Note that in this embodiment, gradation is given to the dark state and bright state, but the same effect can be achieved even if gradation is given only to one of them, for example, when writing in the dark state. That is clear.

In addition to the above-mentioned smectic liquid crystal having ferro-atductive properties, pyrimidine-based liquid crystal compounds represented by the general formula % and 2-methylbutyyl P-[(P-n-decyloxybenzylidene)
A chiral smectic liquid crystal compound such as amine] can be used.

In the above embodiment, a uniaxially oriented film layer and a random horizontally oriented film layer are formed using polyimide on the surface of the substrate, but in addition to polyimide, polyvinyl alcohol can be used as the material for forming the -axis oriented film. In addition to polyimide, materials for forming the random horizontal alignment film on the other substrate include epoxy, polyvinyl alcohol, fluororesin, polyurethane, silane, etc. Phenol.

It was confirmed that organic films such as urea and inorganic films formed by vapor-depositing 5t02, MgF2, etc. can be used.

(Effects) As described above, according to the present invention, an alternating signal having a time width between the first inversion time and the second inversion time of the liquid crystal compound is applied to a liquid crystal panel using a smectic liquid crystal compound, and Since the write signal is an alternating signal with a time width larger than the longer reversal time, writing of the bright state and dark state can be performed within one frame scanning period while taking advantage of memory retention and background uniformity. As a result, chiral smectic liquid crystal display devices such as display devices with high scanning speeds and optical shutters can be realized.

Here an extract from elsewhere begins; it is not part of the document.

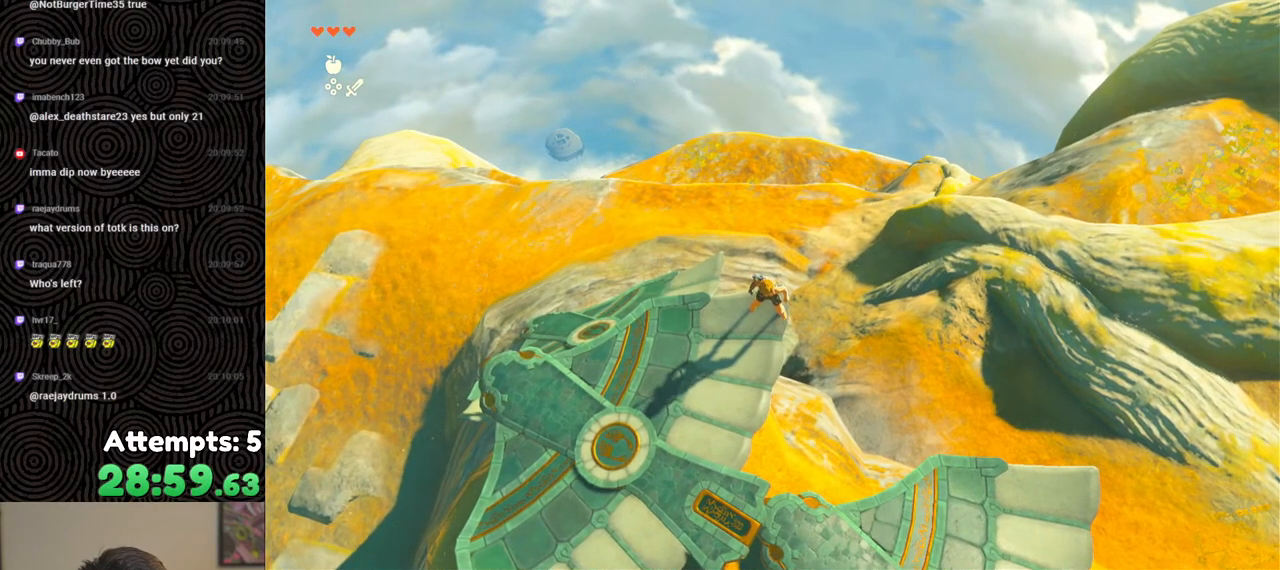
{"buttons": ["L2"], "left_stick": "center", "right_stick": "center", "events": []}
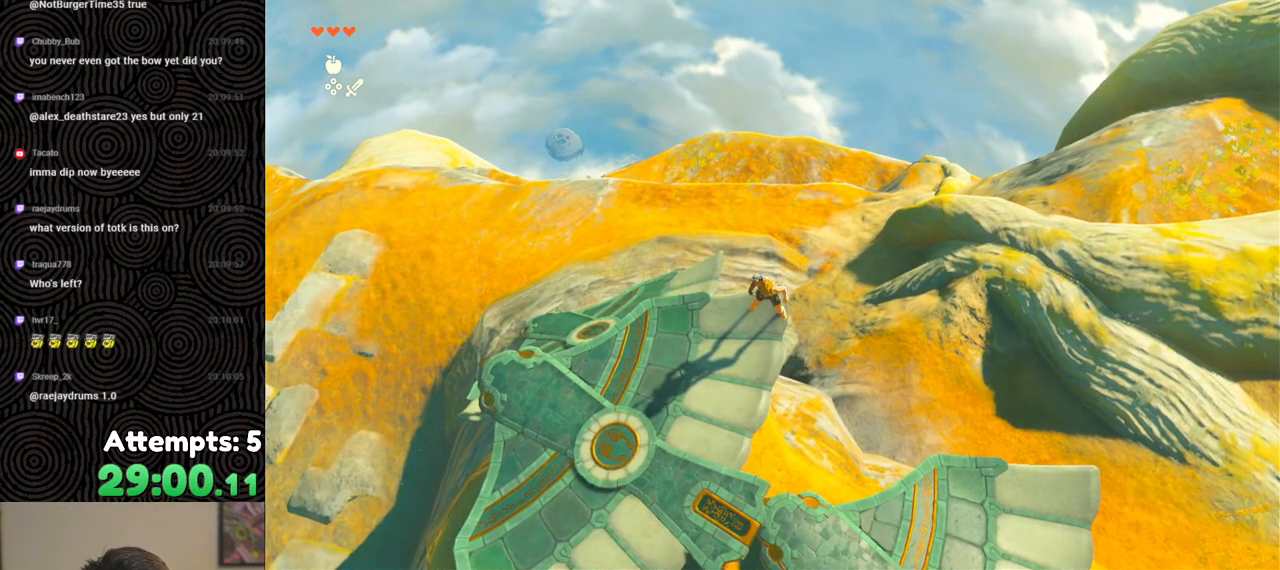
{"buttons": ["R1"], "left_stick": "up", "right_stick": "center", "events": [[33, "left_stick", "up"], [83, "X", "down"], [183, "X", "up"], [217, "L2", "up"], [500, "R1", "down"]]}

[Brief explanation of the drawing]

FIG. 1 is a perspective cross-sectional view of an apparatus showing one embodiment of the liquid crystal panel used in the present invention, FIG. The figure is an explanatory diagram showing the applied voltage and response speed in the same device as above, FIG. 4 is a block diagram of the device showing one embodiment of the present invention, and FIGS. The waveform diagrams in FIGS. 6(A) to 6(E) show the operation in
Waveform diagrams and FIG. 7 each showing other embodiments of the present invention are as follows:
An explanatory diagram showing the relationship between electric field application time and pixel concentration, Figure 8 is a schematic diagram showing the molecular arrangement of chiral smectic liquid crystal, and Figures 9 (a) and (b) respectively show cell gaps below the helical pitch of liquid crystal molecules. FIG. 10 is an explanatory diagram showing the relationship between domains of smectic liquid crystal and polarized light. 1... Substrate 1a... Electrically insulating transparent plate IC.
... Random horizontal alignment film layer 2 ... Substrate 2a ... Electrically insulating transparent plate 2C.
...-Axis alignment film layer

Claims (1)

[Claims] A substrate with uniaxial orientation on the surface and a substrate with random horizontal orientation on the surface are arranged in parallel with the orientation surfaces facing each other,
A smectic liquid crystal panel in which a ferroelectric chiral smectic liquid crystal compound is sealed in a space formed by two substrates, and a gap in the space is limited to a helical pitch or less of the liquid crystal compound; 1. A smectic liquid crystal device comprising circuit means for selectively outputting an alternating signal having a time width between a second inversion time and a second inversion time, and an alternating signal having a time width larger than the longer inversion time.